Obesity is associated with low-grade inflammation [45]. It has been suggested that the lipopolysaccharide (LPS), that is a part of the outer membrane structure in gram-negative bacteria, stimulates inflammation [46]. LPS is produced and released continuously in the gut, when membranes of cells of gram-negative bacteria are broken down. It has also been shown that there are structural differences in LPS generation by various stimuli [47] resulting in variation in immunological markers such as pro-inflammatory cytokines [45].

In the U.S., both Type 2 diabetes mellitus and obesity have skyrocketed. Thus, future work on the relation of gut microbiota to childhood adiposity may have relevance for understanding the etiology of both obesity and Type 2 diabetes mellitus [48].

The main strength of the present study is the objectively measured height and weight, as well as high resolution next generation microbiome sequencing data. Gut microbiome samples were collected in 3-year-old children. At that age, the gut microbiota is generally established and reflects an adult-like microbiome. A weakness of the study is the cross-sectional study design, in which causality of the associations cannot be verified. We cannot rule out that social desirability bias, which may affect subjective study measures such as dietary assessment, physical activity and screen time, could influence our study results. A general weakness of currently applied next generation amplicon sequencing methods is that the taxonomic resolution to the species level is hardly ever possible. However, the method described overall gut microbiota, and not just the prior targeted taxa that have been analyzed previously with qPCRs.

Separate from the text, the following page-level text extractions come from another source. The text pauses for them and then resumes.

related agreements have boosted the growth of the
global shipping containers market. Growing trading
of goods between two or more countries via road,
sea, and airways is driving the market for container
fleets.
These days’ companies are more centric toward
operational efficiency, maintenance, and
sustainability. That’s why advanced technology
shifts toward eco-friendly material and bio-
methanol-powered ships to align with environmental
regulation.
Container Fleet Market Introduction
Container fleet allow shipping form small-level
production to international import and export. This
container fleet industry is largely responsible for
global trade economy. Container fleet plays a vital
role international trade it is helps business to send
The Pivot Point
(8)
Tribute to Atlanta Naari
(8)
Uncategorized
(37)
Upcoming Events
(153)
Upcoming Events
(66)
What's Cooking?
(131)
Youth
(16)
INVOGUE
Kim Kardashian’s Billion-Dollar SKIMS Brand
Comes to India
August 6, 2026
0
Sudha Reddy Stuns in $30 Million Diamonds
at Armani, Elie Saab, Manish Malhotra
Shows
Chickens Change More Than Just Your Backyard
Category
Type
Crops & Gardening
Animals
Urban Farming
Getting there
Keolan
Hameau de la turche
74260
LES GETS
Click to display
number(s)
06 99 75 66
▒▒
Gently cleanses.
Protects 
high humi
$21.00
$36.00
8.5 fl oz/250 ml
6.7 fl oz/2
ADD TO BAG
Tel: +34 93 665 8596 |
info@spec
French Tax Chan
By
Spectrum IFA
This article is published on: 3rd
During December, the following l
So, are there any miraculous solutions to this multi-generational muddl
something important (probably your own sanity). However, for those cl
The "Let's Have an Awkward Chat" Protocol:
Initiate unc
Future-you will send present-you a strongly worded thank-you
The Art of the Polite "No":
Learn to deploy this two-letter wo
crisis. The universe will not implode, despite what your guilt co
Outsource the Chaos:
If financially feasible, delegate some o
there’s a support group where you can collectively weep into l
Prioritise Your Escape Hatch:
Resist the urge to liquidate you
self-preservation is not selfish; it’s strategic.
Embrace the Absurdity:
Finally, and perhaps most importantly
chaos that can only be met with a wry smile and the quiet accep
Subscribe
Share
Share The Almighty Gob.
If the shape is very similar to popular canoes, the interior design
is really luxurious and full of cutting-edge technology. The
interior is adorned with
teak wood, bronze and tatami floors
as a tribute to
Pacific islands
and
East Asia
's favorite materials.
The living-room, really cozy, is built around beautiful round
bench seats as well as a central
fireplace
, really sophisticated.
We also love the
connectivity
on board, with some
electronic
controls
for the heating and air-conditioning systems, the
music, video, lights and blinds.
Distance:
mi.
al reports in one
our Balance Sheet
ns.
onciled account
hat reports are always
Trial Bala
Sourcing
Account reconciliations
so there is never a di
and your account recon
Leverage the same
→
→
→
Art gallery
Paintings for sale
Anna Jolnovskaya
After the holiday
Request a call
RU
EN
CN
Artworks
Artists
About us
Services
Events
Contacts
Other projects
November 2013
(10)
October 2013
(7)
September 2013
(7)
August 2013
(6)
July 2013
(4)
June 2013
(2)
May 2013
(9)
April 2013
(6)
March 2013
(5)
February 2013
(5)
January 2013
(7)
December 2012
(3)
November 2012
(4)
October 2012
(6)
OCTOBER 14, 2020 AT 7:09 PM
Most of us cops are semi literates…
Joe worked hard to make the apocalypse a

In conclusion, our data show that some of the differences in gut composition of bacteria between obese and non-obese adults can also be observed in 3-year old children. This suggests that changes in the gut microbiome that may predispose to adult obesity begin in early childhood. Further follow-up will determine whether these differences become more pronounced as the children get older and additional studies will be needed to identify possible mechanisms by which the gut microbiome composition predisposes to obesity.